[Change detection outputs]

((

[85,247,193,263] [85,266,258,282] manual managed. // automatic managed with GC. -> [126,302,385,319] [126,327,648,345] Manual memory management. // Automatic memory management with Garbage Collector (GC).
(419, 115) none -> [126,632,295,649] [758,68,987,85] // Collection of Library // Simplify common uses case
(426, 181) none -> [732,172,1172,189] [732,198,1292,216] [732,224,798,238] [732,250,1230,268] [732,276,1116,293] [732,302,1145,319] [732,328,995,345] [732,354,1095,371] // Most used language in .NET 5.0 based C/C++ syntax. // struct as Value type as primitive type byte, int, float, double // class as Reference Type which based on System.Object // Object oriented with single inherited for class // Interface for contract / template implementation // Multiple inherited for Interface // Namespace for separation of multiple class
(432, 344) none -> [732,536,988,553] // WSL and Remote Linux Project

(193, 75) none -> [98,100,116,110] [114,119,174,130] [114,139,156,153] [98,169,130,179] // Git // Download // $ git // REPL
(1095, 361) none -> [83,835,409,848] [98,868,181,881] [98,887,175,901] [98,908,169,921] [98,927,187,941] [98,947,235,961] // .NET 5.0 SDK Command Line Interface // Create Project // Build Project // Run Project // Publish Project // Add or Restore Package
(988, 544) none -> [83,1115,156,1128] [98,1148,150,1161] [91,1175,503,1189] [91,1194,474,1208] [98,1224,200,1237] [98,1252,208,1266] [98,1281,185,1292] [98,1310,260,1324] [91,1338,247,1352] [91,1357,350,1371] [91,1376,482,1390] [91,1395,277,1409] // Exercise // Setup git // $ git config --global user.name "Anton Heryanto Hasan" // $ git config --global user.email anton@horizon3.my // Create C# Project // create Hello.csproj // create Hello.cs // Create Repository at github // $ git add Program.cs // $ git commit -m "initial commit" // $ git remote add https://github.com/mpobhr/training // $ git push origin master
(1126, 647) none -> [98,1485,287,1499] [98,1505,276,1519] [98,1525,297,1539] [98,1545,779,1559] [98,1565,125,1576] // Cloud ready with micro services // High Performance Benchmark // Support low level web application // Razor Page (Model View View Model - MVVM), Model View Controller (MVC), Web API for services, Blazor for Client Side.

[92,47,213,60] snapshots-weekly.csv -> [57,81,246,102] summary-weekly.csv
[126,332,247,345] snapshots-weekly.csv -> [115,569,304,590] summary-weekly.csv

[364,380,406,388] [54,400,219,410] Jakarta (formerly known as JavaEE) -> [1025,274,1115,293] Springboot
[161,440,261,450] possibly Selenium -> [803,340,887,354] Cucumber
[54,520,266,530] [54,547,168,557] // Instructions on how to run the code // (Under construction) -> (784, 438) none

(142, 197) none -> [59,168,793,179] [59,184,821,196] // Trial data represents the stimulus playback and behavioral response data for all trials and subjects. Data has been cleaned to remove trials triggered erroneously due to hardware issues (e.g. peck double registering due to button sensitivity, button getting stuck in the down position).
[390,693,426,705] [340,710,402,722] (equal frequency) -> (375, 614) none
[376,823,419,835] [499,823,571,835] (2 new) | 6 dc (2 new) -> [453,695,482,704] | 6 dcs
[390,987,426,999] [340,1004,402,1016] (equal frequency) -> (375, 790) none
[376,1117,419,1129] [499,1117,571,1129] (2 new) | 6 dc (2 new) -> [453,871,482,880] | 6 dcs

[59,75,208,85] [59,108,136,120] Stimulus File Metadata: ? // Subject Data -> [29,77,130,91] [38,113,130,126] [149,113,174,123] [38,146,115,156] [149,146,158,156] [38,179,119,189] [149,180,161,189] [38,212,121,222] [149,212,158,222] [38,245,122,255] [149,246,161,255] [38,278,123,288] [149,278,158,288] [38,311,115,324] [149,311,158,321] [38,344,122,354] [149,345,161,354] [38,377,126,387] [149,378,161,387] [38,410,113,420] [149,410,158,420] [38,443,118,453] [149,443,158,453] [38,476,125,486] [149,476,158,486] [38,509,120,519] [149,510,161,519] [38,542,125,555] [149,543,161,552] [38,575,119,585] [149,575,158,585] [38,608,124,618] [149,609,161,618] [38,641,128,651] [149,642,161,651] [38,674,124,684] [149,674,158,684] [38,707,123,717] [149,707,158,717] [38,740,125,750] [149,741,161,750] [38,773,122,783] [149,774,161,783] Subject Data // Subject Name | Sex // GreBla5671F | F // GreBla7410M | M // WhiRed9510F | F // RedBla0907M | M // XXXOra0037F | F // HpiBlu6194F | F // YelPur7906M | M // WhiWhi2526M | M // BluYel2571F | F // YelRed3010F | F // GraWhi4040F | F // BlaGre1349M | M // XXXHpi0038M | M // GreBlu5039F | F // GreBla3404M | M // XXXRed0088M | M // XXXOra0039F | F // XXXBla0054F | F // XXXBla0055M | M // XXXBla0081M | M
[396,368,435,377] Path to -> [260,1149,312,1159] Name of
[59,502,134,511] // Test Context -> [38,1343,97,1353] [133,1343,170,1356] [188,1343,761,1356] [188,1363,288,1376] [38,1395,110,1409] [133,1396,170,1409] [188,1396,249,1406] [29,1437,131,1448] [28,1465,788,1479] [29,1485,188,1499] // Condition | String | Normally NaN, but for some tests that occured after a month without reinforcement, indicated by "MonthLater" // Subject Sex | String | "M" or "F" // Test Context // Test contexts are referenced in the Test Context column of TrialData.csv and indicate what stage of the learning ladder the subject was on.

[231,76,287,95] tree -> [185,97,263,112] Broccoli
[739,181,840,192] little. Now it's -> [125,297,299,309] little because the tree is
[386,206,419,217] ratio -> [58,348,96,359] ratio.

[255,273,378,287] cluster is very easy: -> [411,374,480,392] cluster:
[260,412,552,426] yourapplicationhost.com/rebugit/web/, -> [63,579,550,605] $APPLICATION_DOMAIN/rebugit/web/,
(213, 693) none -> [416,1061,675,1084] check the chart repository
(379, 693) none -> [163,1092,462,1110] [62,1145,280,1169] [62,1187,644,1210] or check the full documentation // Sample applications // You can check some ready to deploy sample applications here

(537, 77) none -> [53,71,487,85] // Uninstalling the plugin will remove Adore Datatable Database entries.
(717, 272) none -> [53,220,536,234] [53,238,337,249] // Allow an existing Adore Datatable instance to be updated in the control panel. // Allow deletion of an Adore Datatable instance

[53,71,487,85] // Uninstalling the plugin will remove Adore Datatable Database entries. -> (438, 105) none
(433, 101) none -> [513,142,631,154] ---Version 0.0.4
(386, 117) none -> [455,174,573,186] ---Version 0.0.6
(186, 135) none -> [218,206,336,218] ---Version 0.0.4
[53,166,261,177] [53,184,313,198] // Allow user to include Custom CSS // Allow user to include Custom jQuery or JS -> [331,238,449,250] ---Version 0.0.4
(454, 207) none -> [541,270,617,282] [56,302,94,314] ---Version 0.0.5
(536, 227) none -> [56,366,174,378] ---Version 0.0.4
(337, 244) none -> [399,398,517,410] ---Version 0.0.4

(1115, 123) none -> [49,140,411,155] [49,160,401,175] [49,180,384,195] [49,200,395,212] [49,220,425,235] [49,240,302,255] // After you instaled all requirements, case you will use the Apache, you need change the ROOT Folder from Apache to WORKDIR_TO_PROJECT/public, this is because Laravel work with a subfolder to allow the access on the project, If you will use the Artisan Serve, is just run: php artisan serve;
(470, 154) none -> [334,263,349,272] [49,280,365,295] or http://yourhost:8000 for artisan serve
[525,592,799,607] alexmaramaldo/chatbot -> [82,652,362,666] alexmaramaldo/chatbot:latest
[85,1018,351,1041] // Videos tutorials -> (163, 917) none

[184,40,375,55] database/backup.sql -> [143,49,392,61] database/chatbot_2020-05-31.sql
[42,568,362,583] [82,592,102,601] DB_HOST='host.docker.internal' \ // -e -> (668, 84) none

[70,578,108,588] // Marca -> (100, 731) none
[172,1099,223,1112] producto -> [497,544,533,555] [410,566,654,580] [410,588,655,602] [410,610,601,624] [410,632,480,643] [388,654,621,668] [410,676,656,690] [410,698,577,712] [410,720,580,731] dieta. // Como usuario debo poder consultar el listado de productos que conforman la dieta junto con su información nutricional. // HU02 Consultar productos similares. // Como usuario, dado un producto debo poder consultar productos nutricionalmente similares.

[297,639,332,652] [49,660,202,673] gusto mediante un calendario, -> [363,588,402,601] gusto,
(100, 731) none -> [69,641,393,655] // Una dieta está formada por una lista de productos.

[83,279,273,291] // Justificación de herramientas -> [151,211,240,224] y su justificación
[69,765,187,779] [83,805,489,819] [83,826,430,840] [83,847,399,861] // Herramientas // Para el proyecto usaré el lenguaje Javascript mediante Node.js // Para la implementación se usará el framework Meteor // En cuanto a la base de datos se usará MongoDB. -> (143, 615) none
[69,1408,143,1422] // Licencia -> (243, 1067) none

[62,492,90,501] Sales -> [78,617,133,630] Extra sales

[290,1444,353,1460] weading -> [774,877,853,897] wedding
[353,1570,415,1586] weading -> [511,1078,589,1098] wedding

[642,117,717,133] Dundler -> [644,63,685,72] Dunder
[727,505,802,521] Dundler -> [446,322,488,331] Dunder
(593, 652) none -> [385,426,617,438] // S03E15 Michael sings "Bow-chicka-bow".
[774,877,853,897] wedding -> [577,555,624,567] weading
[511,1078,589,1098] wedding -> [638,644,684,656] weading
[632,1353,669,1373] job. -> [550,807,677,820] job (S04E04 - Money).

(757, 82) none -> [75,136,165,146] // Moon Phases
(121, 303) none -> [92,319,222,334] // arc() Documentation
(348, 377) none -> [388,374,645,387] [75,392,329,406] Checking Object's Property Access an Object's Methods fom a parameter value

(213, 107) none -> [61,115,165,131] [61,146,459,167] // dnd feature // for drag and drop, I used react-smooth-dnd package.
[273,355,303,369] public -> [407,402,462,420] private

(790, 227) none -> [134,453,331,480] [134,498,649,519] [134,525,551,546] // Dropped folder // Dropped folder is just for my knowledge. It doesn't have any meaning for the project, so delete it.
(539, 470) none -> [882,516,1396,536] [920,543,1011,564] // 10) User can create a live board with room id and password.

))

* **WORK ITEM**
Please output exactly the lines between the one holding "[69,765,187,779] [83,805,489,819] [83,826,430,840]" and the one holding "[353,1570,415,1586] weading ->" in the records above, inclusive, and nothing more.

* **TASK SOLUTION**
[69,765,187,779] [83,805,489,819] [83,826,430,840] [83,847,399,861] // Herramientas // Para el proyecto usaré el lenguaje Javascript mediante Node.js // Para la implementación se usará el framework Meteor // En cuanto a la base de datos se usará MongoDB. -> (143, 615) none
[69,1408,143,1422] // Licencia -> (243, 1067) none

[62,492,90,501] Sales -> [78,617,133,630] Extra sales

[290,1444,353,1460] weading -> [774,877,853,897] wedding
[353,1570,415,1586] weading -> [511,1078,589,1098] wedding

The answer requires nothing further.